I meet his eyes, only for Michael to take a deep bre
ath, suddenly awkward.
“I think … you and I … I don’t know. It feels … right. I mean, I know that’s nuts, I only just turned twenty-one for God’s sake, but … I don’t want to just walk away from this. I want us to give this a shot. And I’m going to be back in California, and I’d love you to be there, too. And, I don’t know, maybe we can build a relationship with Cal together.” He swallows, then looks at me.
“Oh, my God,” I whisper, shaking my head, then I put down my coffee and throw myself, once again, into his arms.
Thirty-eight
Andi sits Cal down in a corner of her showroom, emptying out a basket filled with toys to keep him busy. Later today, a new interior-design client will be in to sign off on boards Andi has put together for her master bedroom.
The past couple of weeks have been frantic, getting hold of the right fabric samples, the paint swatches, having the freelance artist sketch the new bedroom, pinning it all together to look delectable.
If all goes according to plan, the client is likely to give Andi the whole house. Right now, she doesn’t think she needs to do much to the rest of the house, perhaps re-cover some furniture, she said, buy some matching pillows. Andi bit her tongue when she first went over, merely nodding and agreeing that the tables she bought from the consignment store were, indeed, fabulous, and no, no one would know they were made from MDF.
The client is wealthy enough to spend significant amounts of money on the best decorators in the area, but, as she laughingly said to Andi, “It’s just not my thing.” Her husband demanded the master be renovated to give them his and her closets and a bigger bathroom, and Deanna, who teaches the client yoga, suggested she might want to meet Andi to fully take advantage of the newly renovated room.

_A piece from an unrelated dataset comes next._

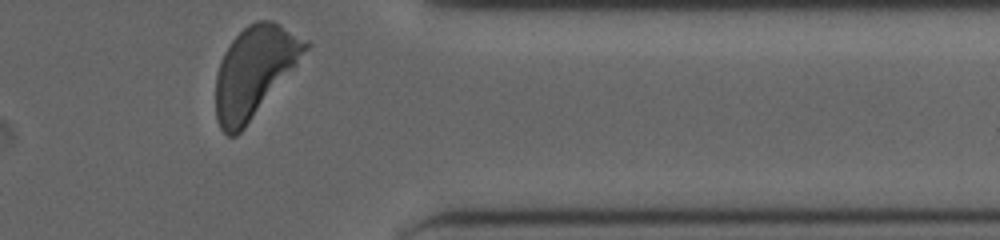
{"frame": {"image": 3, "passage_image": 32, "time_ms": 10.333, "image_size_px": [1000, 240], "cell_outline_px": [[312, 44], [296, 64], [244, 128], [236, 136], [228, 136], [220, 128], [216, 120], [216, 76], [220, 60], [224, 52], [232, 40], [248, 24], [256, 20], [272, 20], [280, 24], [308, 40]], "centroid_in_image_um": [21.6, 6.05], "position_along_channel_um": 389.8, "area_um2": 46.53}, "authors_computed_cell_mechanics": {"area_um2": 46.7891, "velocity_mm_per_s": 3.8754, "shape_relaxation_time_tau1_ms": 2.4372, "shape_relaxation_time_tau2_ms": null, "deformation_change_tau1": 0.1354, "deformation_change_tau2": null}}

She and Andi had hit it off, had met again to leaf through magazines to enable the client to show her what look she liked. Andi is confident she will love what she has put together.
It has been hard only because she picks Cal up from school at one P.M., and he is no longer napping. And she doesn’t have a babysitter even though there are times when she desperately needs one, because she is his mother, and endlessly grateful that that is the case, and why would she hand him over to someone else in the afternoons unless she absolutely had to?